Arran’s “Water of Life” by Kenneth Gibson, MSP

I may be biased, but I can’t think of a better place than Arran to make whisky.

From its beginnings at Loch Na Davie, through the waterfalls of the Easan Biorach burn and finally to the distillery at Lochranza, the path of Arran Malt’s water seems almost made-for-purpose. It’s no wonder then that this relatively modern distillery follows in the footsteps of a much older tradition.

It’s not certain exactly when whisky was first made on Arran, but it certainly dates back centuries. It’s thought that in the 18th century there were around 50 stills on Arran. Of course, it is difficult to know for sure, as few were legal. Most were illicit, homemade stills, also known as “moonlight distilleries.” For centuries, these illicit stills provided an opportunity for small Arran communities to increase their incomes. The resulting whisky, which became known as “Arran Waters.” was then smuggled from Lagg to be sold on the mainland.

The 19th Century brought with it increased regulation and a huge rise in demand, which forced distillers to focus more on producing large quantities than they had before, legally.

Sadly, Arran could not compete with the increasingly industrial scale of Speyside and Highland malt production, from distilleries with superior funding and easier access to resources.

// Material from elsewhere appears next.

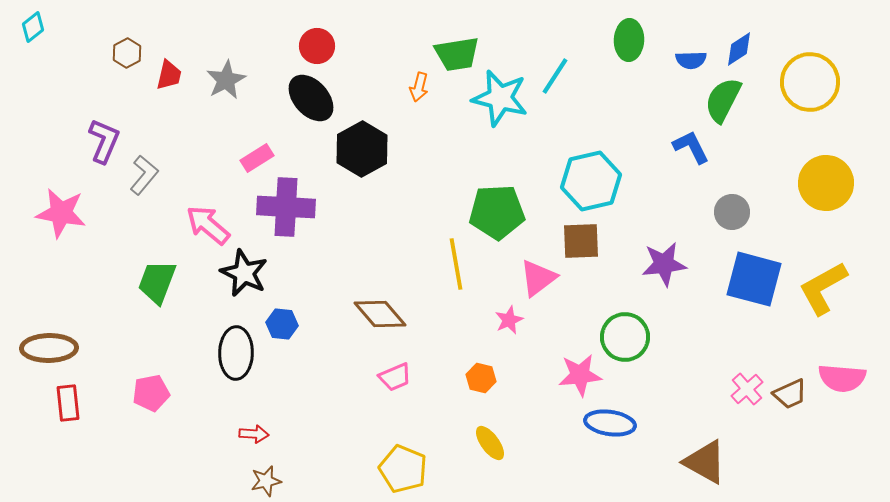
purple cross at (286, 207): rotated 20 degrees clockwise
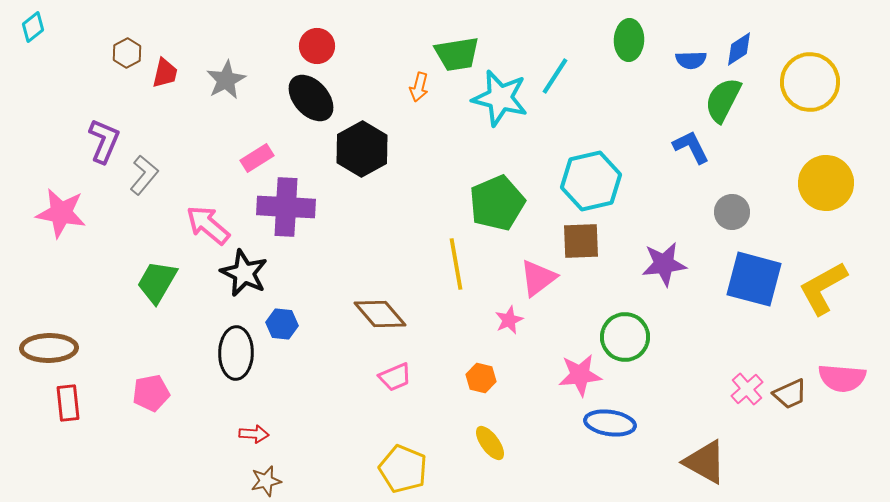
red trapezoid at (169, 75): moved 4 px left, 2 px up
green pentagon at (497, 212): moved 9 px up; rotated 20 degrees counterclockwise
green trapezoid at (157, 282): rotated 9 degrees clockwise
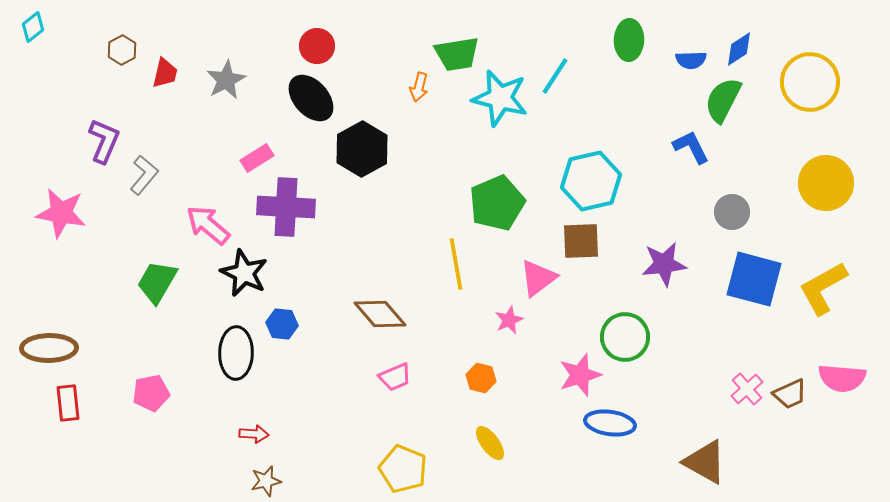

One by one, Arran’s distilleries ceased production and in 1837 the Lagg distillery, the last legal distillery on Arran, closed its doors.

It would be over 150 years before Arran saw the return of the distilling tradition.

In 1994 Arran Distillers was founded by Harold Currie, former director of Chivas. Lochranza was identified as the ideal site for the new distillery, as the water is of such high quality, and work began in December that year.

Notwithstanding a short break to allow for the nesting of golden eagles on a cliff near the distillery, work progressed quickly, and the distillery began production in June 1995.

As the connoisseurs amongst us will know, spirit must be matured in oak casks for a minimum of three years to be considered whisky. By the time the first cask of Arran Single Malt Scotch Whisky was opened on 25th July 1998 – by Ewan McGregor, no less – it was the first legal dram created on Arran in over 160 years.

The Arran Malt 10-year-old is instantly recognisable, and it’s difficult to believe it has only been with us since 2006. For such a new distillery, Arran whisky has firmly secured its place on the shelves of bars and collectors alike. The 10-year malt has even garnered something of a reputation as the ideal whisky to entice new drinkers, as it packs a punch of honey and citrus while managing to stay mellow and approachable.

The Lochranza distillery continues to go from strength to strength, winning the coveted Distillery of the Year award in 2007, and Distillery Visitor Experience of the Year in 2014 and 2015.

More recently, Arran has welcomed in a new chapter in its distilling story. The new Lagg Distillery, which began production in March 2019, officially opened to the public in June that same year. While we won’t see any whisky until at least 2022, the rich, smoky flavour promised by the peated barley is sure to be worth the wait!